In-situ SIMS zircon U-Pb dating and O isotope analysis as well as LA-(MC)-ICPMS zircon U-Pb dating and Lu-Hf isotope analysis were carried out for postcollisional mafic-ultramafic rocks in the Dabie orogen, China. The zircon U-Pb dating gave consistent ages of 126 +/- 1 to 131 +/- 1 Ma for magma crystallization. Survival of residual zircon cores is identified by CL imaging and U-Pb dating, yielding ages of 697 +/- 10 and 770 +/- 11 Ma that agree with protolith U-Pb ages of UHP metaigneous rocks in the Dabie orogen. The zircon Hf-O isotope compositions show systematic variations that can be categorized into three groups. Group I has the lowest delta O-18 values of 2.0 to 2.9 parts per thousand but the highest epsilon(Hf)(t) values of -3.5 to -1.0 with the youngest Hf model ages of 1.2 to 1.4 Ga. Group II displays intermediate delta O-18 values of 4.0 to 5.1 parts per thousand and epsilon(Hf)(t) values of -22.5 to -13.2 with Hf model ages of 2.0 to 2.6 Ga. Group III exhibits the highest delta O-18 values of 5.2 to 7.3 parts per thousand but the lowest epsilon(Hf)(t) values of -29.1 to -18.6 with the oldest Hf model ages of 2.4 to 3.0 Ga. The three groups of Hf-O isotope compositions correspond to a three-layer Hf-O isotope structure in the subducted continental crust, suggesting their involvement in the mantle source.
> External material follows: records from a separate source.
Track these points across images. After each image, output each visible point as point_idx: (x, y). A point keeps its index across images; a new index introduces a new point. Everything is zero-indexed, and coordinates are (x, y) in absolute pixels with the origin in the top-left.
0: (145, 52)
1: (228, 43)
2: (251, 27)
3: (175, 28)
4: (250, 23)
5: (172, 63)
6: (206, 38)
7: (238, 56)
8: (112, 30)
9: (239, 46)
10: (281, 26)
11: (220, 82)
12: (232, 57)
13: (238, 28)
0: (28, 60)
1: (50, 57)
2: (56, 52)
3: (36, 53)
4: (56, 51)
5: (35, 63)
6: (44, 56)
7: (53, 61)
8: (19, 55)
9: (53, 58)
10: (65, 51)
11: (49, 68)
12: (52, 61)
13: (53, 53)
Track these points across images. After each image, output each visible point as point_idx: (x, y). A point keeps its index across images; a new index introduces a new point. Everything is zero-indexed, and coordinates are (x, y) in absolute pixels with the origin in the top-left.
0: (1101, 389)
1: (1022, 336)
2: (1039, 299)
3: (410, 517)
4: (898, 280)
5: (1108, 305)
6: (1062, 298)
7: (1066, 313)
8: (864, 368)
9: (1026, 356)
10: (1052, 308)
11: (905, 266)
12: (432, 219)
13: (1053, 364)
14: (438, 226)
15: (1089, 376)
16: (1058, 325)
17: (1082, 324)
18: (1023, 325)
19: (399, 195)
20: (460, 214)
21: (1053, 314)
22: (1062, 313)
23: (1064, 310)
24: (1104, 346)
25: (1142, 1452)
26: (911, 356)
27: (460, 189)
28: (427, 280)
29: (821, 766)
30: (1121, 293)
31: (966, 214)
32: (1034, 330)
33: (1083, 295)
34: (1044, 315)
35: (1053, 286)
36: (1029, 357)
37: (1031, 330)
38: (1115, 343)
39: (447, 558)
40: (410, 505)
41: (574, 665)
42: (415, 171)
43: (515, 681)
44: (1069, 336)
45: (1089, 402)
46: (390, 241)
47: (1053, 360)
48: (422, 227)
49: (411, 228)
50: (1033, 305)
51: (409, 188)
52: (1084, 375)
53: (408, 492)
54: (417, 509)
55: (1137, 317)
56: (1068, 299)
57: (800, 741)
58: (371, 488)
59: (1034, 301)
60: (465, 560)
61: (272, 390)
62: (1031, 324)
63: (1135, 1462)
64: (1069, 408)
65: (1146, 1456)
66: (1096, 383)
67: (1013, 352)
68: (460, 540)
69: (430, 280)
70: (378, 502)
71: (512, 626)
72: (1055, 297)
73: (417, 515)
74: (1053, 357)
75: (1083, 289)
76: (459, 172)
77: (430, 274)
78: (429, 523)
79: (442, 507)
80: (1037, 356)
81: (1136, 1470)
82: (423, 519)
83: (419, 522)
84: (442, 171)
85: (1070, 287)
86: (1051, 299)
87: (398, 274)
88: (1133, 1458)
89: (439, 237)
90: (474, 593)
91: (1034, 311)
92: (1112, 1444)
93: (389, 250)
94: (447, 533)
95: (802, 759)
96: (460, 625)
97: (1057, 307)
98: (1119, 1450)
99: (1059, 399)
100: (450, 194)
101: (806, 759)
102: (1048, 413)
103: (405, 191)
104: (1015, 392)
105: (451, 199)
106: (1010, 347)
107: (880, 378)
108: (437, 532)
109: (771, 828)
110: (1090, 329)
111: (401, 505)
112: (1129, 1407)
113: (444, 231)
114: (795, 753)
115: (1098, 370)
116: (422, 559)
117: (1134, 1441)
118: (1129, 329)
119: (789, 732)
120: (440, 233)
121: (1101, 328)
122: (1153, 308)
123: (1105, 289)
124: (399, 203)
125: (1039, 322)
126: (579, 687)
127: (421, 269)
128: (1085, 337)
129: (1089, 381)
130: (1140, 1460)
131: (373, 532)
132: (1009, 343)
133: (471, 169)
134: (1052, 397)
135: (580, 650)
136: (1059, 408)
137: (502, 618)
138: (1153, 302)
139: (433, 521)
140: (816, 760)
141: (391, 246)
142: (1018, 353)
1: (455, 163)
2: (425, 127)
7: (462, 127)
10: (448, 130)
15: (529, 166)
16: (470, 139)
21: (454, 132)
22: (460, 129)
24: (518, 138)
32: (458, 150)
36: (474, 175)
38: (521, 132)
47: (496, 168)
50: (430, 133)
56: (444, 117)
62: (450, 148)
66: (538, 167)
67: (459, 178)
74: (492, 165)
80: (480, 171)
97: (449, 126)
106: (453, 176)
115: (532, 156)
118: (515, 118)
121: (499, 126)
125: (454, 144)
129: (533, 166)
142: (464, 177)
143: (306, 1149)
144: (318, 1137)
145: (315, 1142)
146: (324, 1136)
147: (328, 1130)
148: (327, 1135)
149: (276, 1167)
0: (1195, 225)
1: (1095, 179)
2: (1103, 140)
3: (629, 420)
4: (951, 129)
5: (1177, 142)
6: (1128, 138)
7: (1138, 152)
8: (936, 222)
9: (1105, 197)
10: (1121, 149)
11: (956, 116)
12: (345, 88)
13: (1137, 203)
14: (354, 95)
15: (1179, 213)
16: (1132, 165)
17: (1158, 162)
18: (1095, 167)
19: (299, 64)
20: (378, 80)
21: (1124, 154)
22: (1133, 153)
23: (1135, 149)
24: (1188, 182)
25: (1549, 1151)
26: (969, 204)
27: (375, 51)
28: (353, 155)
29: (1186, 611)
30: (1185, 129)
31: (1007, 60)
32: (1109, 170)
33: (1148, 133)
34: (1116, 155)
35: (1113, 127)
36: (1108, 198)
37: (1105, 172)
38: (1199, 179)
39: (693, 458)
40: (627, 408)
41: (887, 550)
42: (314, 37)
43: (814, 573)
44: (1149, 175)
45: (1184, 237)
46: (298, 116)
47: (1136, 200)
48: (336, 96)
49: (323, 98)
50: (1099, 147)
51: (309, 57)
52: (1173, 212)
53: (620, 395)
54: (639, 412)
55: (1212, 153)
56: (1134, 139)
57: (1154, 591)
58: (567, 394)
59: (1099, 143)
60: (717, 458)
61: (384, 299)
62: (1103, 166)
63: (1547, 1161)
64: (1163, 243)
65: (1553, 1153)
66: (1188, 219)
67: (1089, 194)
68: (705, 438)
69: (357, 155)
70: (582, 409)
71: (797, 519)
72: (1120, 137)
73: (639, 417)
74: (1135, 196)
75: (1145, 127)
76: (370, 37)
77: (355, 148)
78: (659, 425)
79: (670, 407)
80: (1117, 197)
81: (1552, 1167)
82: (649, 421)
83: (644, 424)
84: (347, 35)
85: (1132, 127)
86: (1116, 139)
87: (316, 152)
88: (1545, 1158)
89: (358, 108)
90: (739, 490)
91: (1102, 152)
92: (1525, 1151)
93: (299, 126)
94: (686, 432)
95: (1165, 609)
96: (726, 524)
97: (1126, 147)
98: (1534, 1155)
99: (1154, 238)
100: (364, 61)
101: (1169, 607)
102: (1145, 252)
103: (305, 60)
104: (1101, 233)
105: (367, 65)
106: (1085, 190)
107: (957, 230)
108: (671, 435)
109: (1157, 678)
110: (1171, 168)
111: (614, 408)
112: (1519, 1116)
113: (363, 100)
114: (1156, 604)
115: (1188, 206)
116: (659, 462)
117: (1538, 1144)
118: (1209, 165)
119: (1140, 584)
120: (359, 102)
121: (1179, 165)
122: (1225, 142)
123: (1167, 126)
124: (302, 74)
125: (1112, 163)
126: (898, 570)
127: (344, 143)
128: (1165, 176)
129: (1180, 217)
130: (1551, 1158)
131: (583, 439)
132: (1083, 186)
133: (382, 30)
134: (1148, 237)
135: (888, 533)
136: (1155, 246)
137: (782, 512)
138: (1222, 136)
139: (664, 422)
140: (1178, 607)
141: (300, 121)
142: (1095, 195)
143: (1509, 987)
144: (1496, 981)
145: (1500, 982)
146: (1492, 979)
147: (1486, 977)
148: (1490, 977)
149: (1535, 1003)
Along with existing data for whole-rock Sr-Nd isotopes and trace elements, it appears that the mantle source for the postcollisional mafic-ultramafic rocks is characterized by fertile lithochemistry, the arc-like signature of trace elements, the heterogeneous enrichment of radiogenic isotopes, the differential incorporation of supracrustal materials, and the variable concentrations of water. Clearly, such a source is neither the asthenospheric mantle nor the refractory subcontinental lithospheric mantle (SCLM). It is a kind of the orogenic SCLM that would be generated by reaction of the overlying SCLM-wedge peridotite with hydrous silicate melts derived from different layers of the subducted continental crust. Therefore, the postcollisional mafic-ultramafic rocks provide a petrological record of crust-mantle interaction during the continental deep subduction. (C) 2011 Elsevier B.V. All rights reserved.